= Mwaluganje Elephant Sanctuary =

Elephant sanctuary in Kenya

Mwaluganje Elephant Sanctuary (MES) is a community-owned conservation area with a size of 40 km², originally designed for elephants and Encephalartos cycads in Kwale County, Kenya. The area is part of an old elephant migratory route between the southern coast and the Tsavo National Parks.

==Location==
It is located 45 km southwest of Mombasa, below Golini Ridge on both sides of the Manolo River. To the south it borders on the Shimba Hills National Reserve, to the north it is part of the Mwaluganje Forest Reserve.The sanctuary was formed in the early 1990s as a cooperative project between the people of the surrounding Mwaluganje community, United States Agency for International Development, the Born Free Foundation and the Eden Wildlife Trust.

==Ecotourism==
MES is an early example of community-based-conservation efforts in Kenya, which are very recent trends in eco-tourism and conservation management.

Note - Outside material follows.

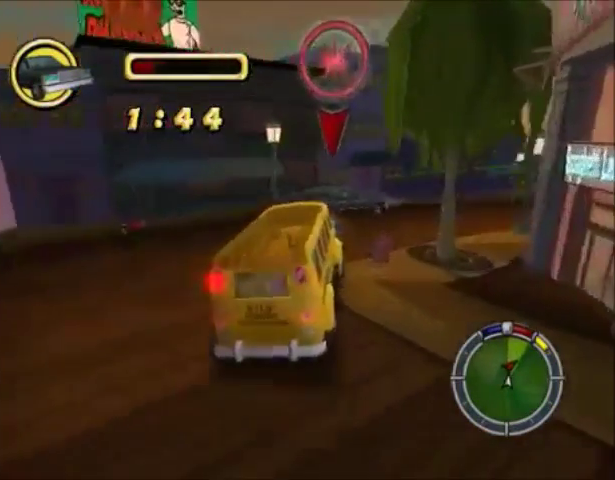
{"buttons": ["CROSS"], "left_stick": "right", "right_stick": "center", "events": [[300, "CROSS", "down"]]}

In this community-based program, the local people have stopped farming and keeping livestock in the area; instead they leased their privately owned property to a community-based trust. The trust manages the sanctuary for the preservation of the crucial ecosystem. In addition it is a valuable source of revenue for the local people, through monies generated by eco-tourism and gate entrance fees. Some of the revenue generating activities include creating paper from elephant dung, bee keeping (honey products), butterfly breeding and biofuel.

== Recent developments ==
A multitude of problems led to a gradual standstill of tourism activities in the two last decades: beginning with a reduced attractiveness due to the translocation of 150 elephants to Tsavo East to reduce human-wildlife conflicts (2006), along with poaching, illegal logging and the closure of the Traveller's Camp inside the area (2014). The road network fell into decay, and since Covid, the main gate has de facto remained closed. The sanctuary has survived mainly thanks to the commitment of the Sheldrick Wildlife Trust, which continues to compensate the landowners despite the loss of visitor income; the trust also re-fenced the entire ecosystem (Mwaluganje Elephant Sanctuary and Shimba Hills National Reserve) in 2023/24. Since 2024, the Mwaluganje management has been trying to make visiting the Chitsanze Waterfall near the Golini gate attractive, and to slowly revitalise Mwaluganje as a whole from there. An announcement has been made by the Aspinall Foundation in 2021 that 13 African elephants are to be relocated here from Howletts Wild Animal Park in Kent, UK - but so far it has remained that way. Since early 2025, Kenya Wildlife Service is translocating herbivores (mainly zebras) from other parks to the adjacent Shimba Hills National Reserve; as there is no fence between the two sanctuaries, this will benefit Mwaluganje in the long run, too.